Some state legislators in the Washington House are calling for the state to split and create a new breakaway state utilizing the process outlined in Article IV of the Constitution.
Introduced by Rep. Matt Shea (R-Spokane Valley) and Rep. Bob McCaslin (R-Spokane Valley), House Joint Memorial 4000 (HJM4000) petitions Congress to create a 51st state out of Eastern Washington, which would be named “Liberty.” The new state border would be from the crest of the Cascade Mountains east to the existing state border.
The resolution has not been assigned to a committee yet.
Article IV, Section 3 of the Constitution describes the process for creating a new state from part of an existing state mandating both the State House and Senate as well as Congress agree to it.
That section reads as follows (bold emphasis added):
New States may be admitted by the Congress into this Union; but no new State shall be formed or erected within the Jurisdiction of any other State; nor any State be formed by the Junction of two or more States, or Parts of States, without the Consent of the Legislatures of the States concerned as well as of the Congress. The Congress shall have Power to dispose of and make all needful Rules and Regulations respecting the Territory or other Property belonging to the United States; and nothing in this Constitution shall be so construed as to Prejudice any Claims of the United States, or of any particular State.

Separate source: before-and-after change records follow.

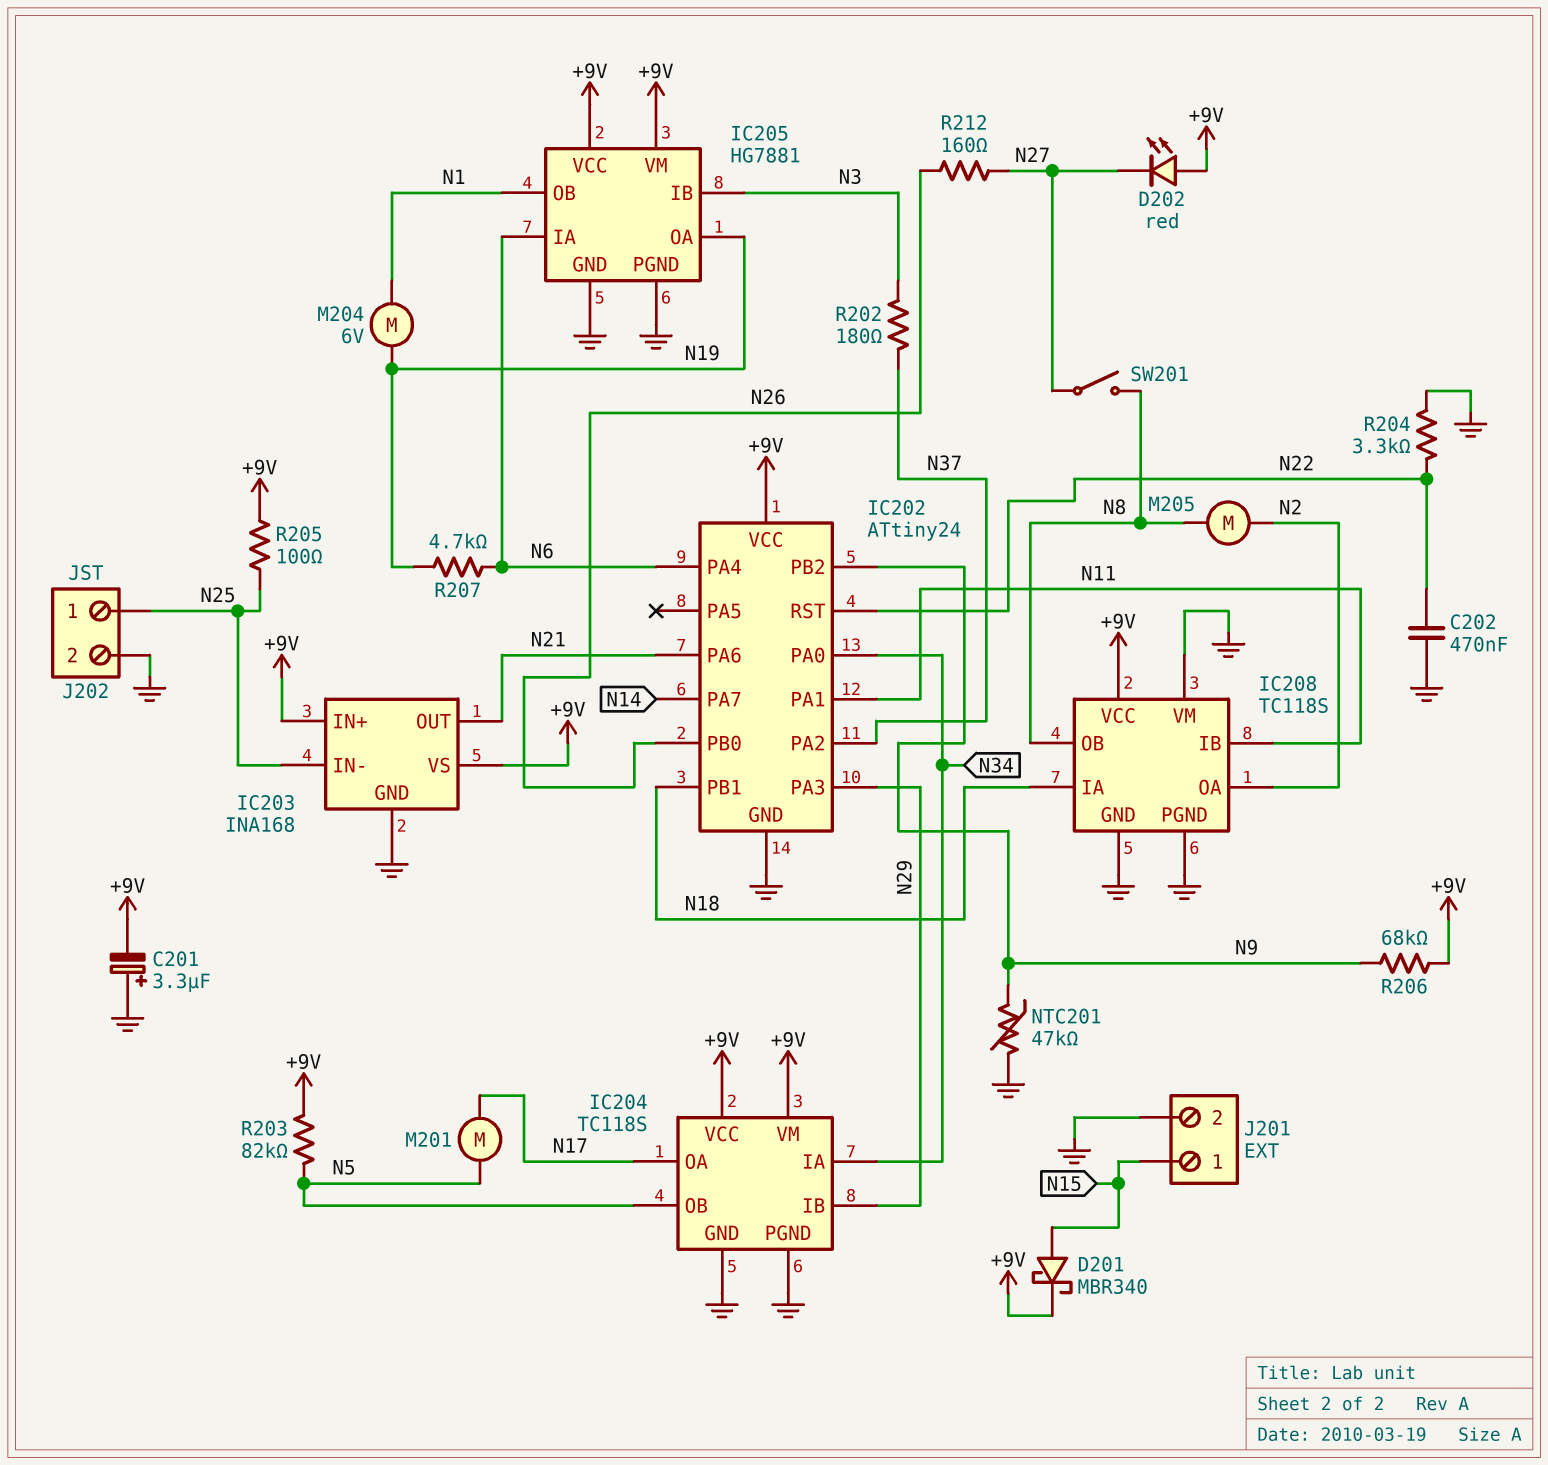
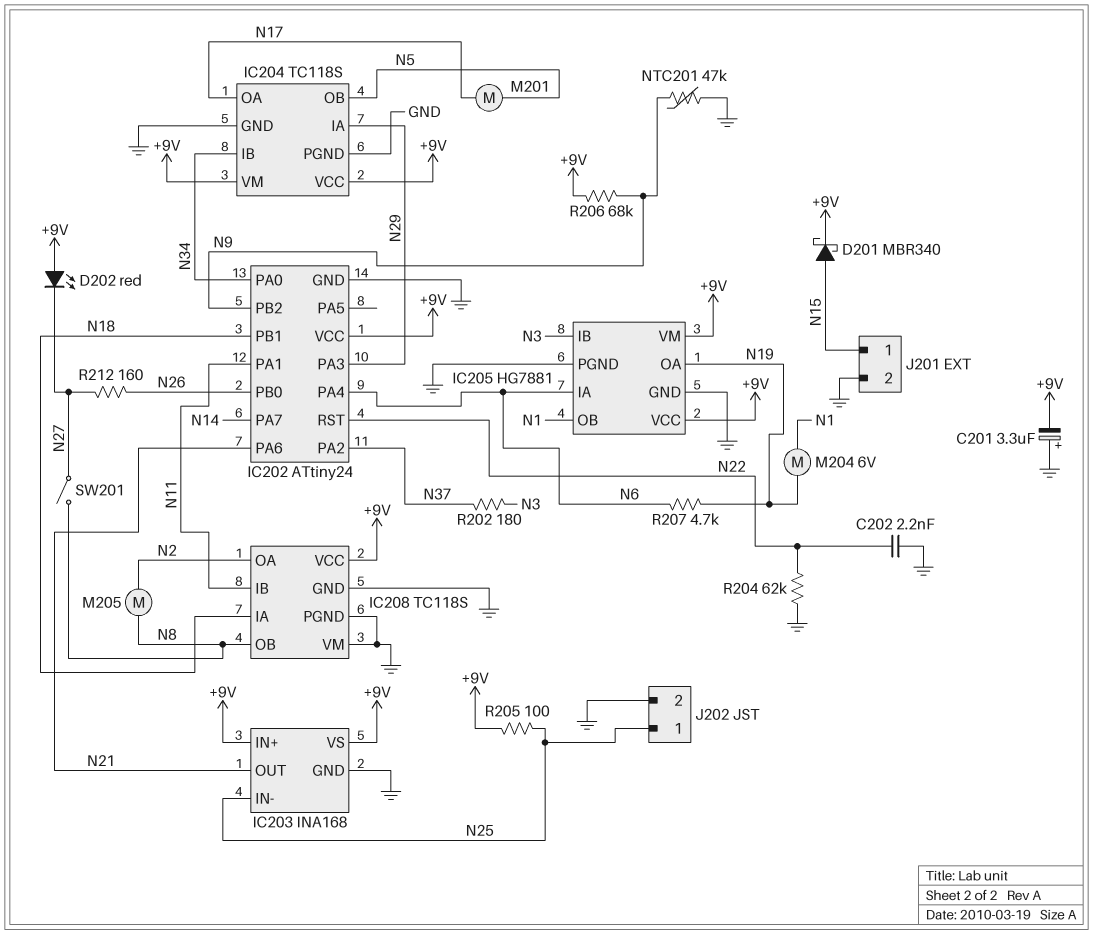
C202: 470nF (GND, N22) -> 2.2nF (GND, N22)
IC204 pin IA: N34 -> N29
IC204 pin IB: N29 -> N34
R203: 82k (+9V, N5) -> none
R204: 3.3k (GND, N22) -> 62k (GND, N22)

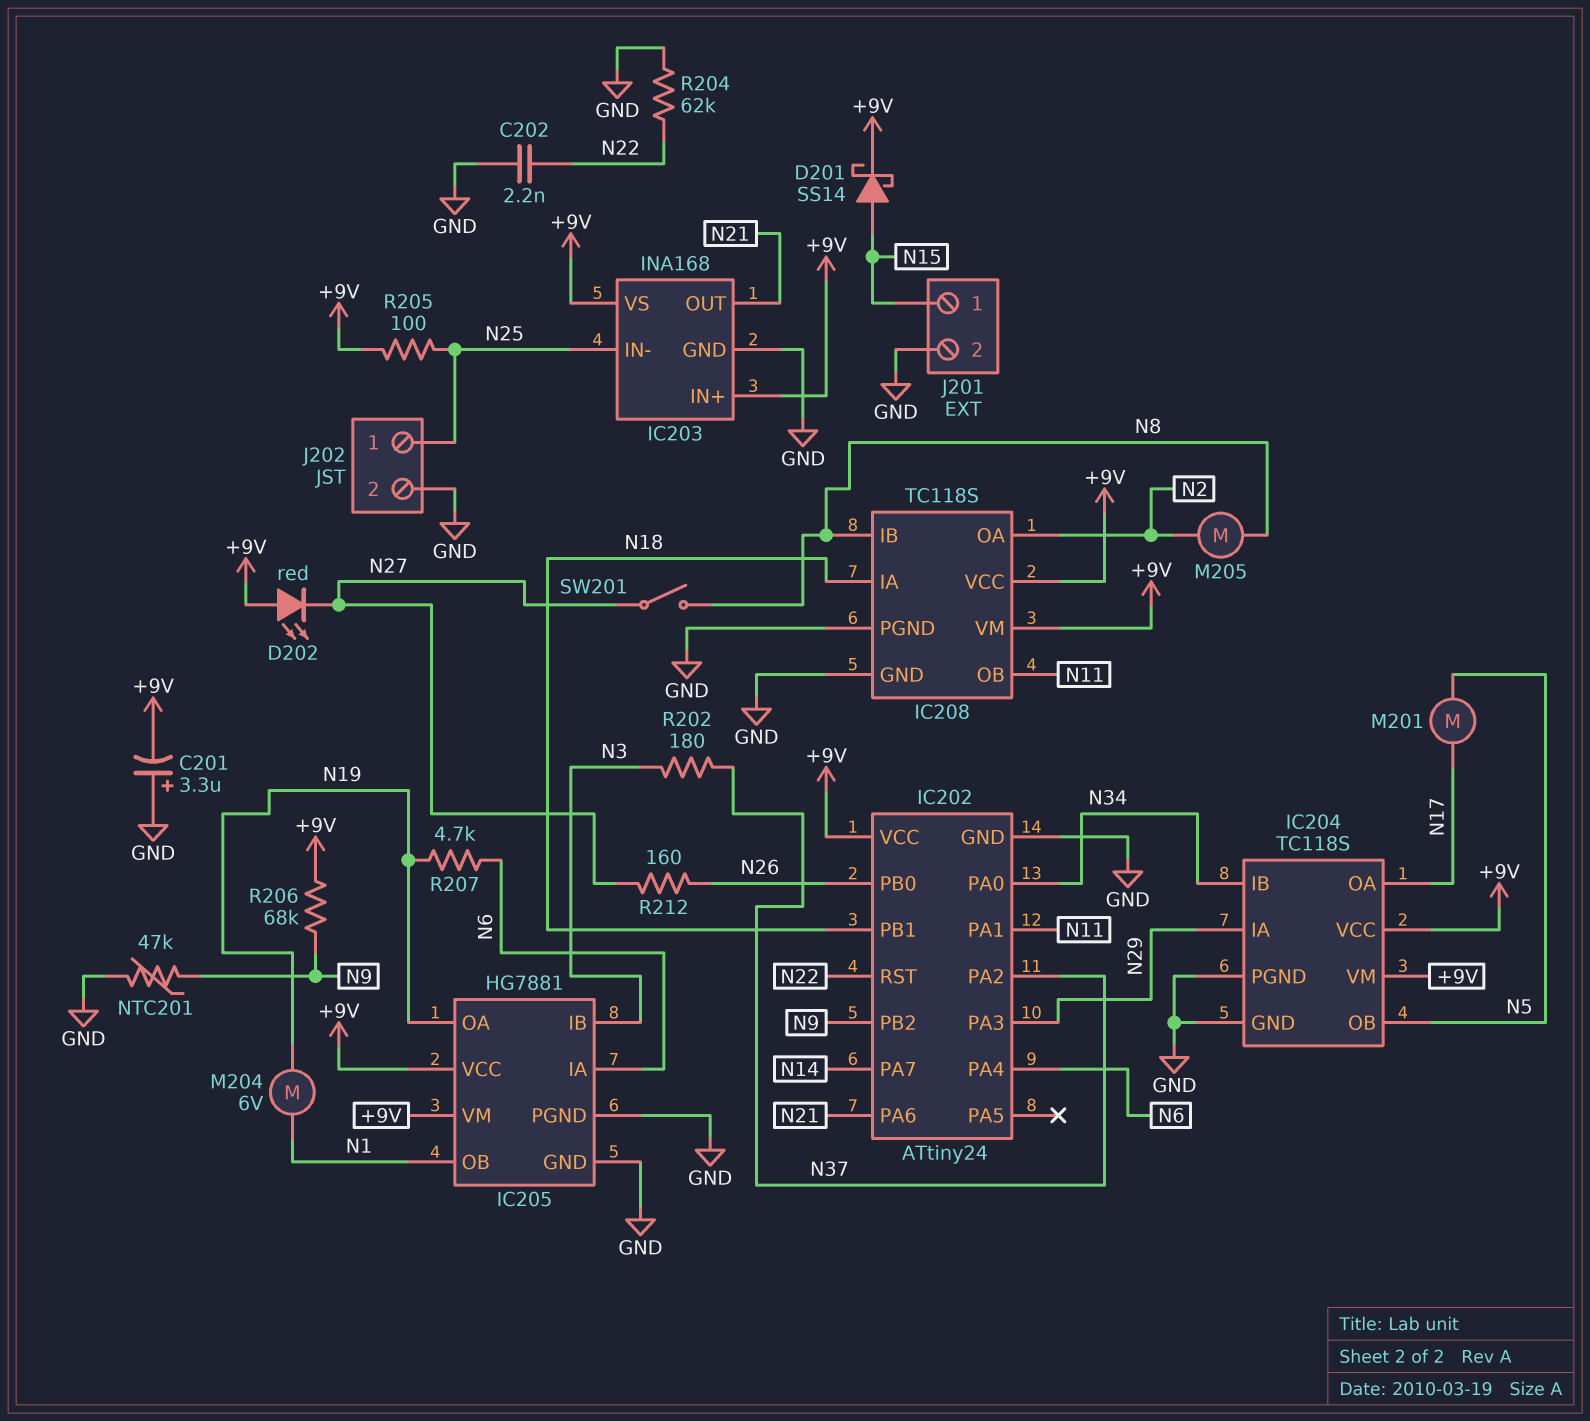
D201: schottky MBR340 (A N15, K +9V) -> schottky SS14 (A N15, K +9V)
IC208 pin IB: N11 -> N8
IC208 pin OB: N8 -> N11
IC208 pin VM: GND -> +9V

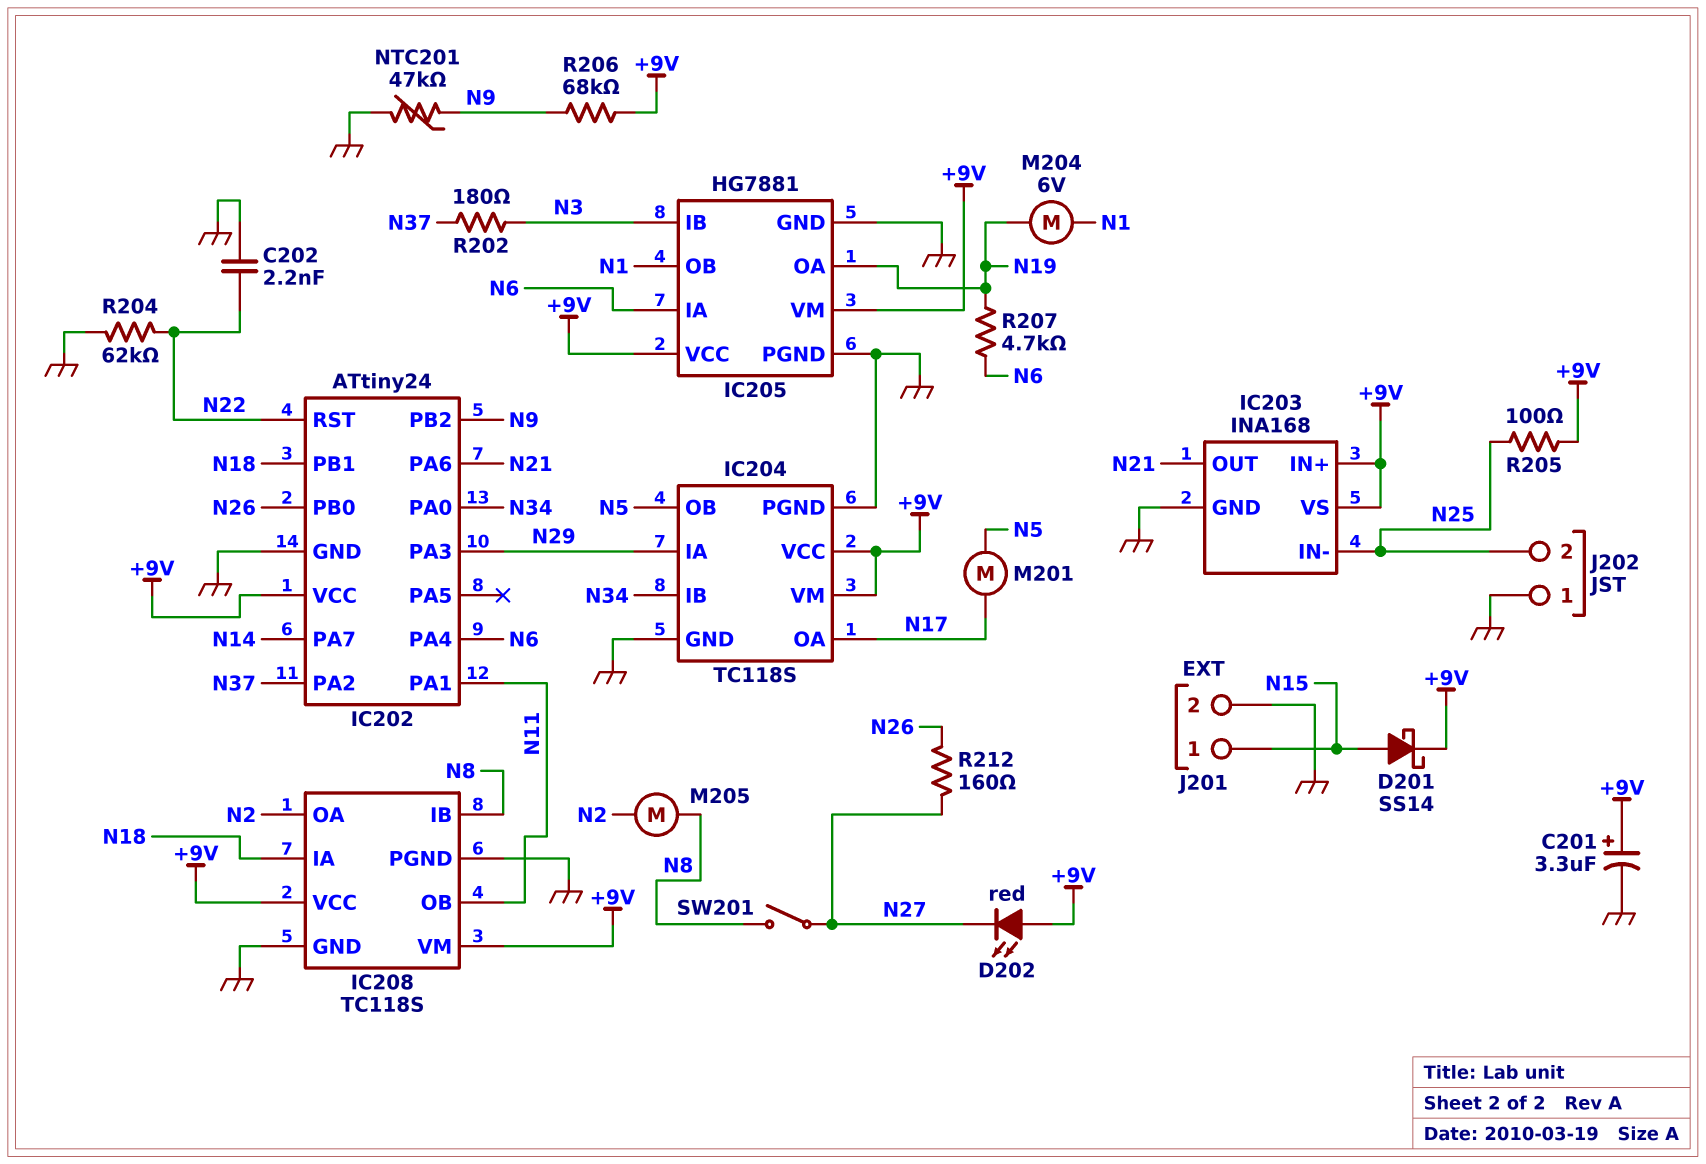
C201: 3.3uF (plus GND, minus +9V) -> 3.3uF (plus +9V, minus GND)
J202 pin 1: N25 -> GND
J202 pin 2: GND -> N25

Since the Constitution’s ratification, the Article IV, Section 3 process has been used numerous times to create breakaway states including Vermont, Kentucky, Tennessee, and Maine.
The political climate in western and eastern Washington are vastly different. With most of the population in the west, particularly the Seattle area, that region dominates state politics, leaving many in the east feeling like they lack representation.
“There are many who like to say we are ‘One Washington.’ Are we really? While it makes for a cute slogan to try and placate the disenfranchised, the fact is, many citizens living in the eastern part of the state are tired of being run over, ignored and downright marginalized by the power brokers in King County,” Shea said. “It’s the one issue I hear about the most when traveling around Eastern Washington.”